Dataset records:
——————————

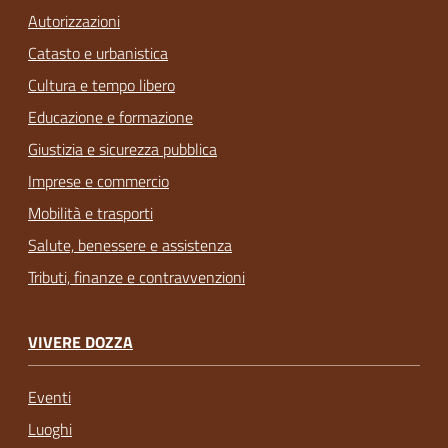
Autorizzazioni
Catasto e urbanistica
Cultura e tempo libero
Educazione e formazione
Giustizia e sicurezza pubblica
Imprese e commercio
Mobilità e trasporti
Salute, benessere e assistenza
Tributi, finanze e contravvenzioni
VIVERE DOZZA
Eventi
Luoghi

——————————

Work instructions:
Write out every line of text in the records word for word, keeping their order and leaving the pictures out of your answer.

Answer to the exercise:
Autorizzazioni
Catasto e urbanistica
Cultura e tempo libero
Educazione e formazione
Giustizia e sicurezza pubblica
Imprese e commercio
Mobilità e trasporti
Salute, benessere e assistenza
Tributi, finanze e contravvenzioni
VIVERE DOZZA
Eventi
Luoghi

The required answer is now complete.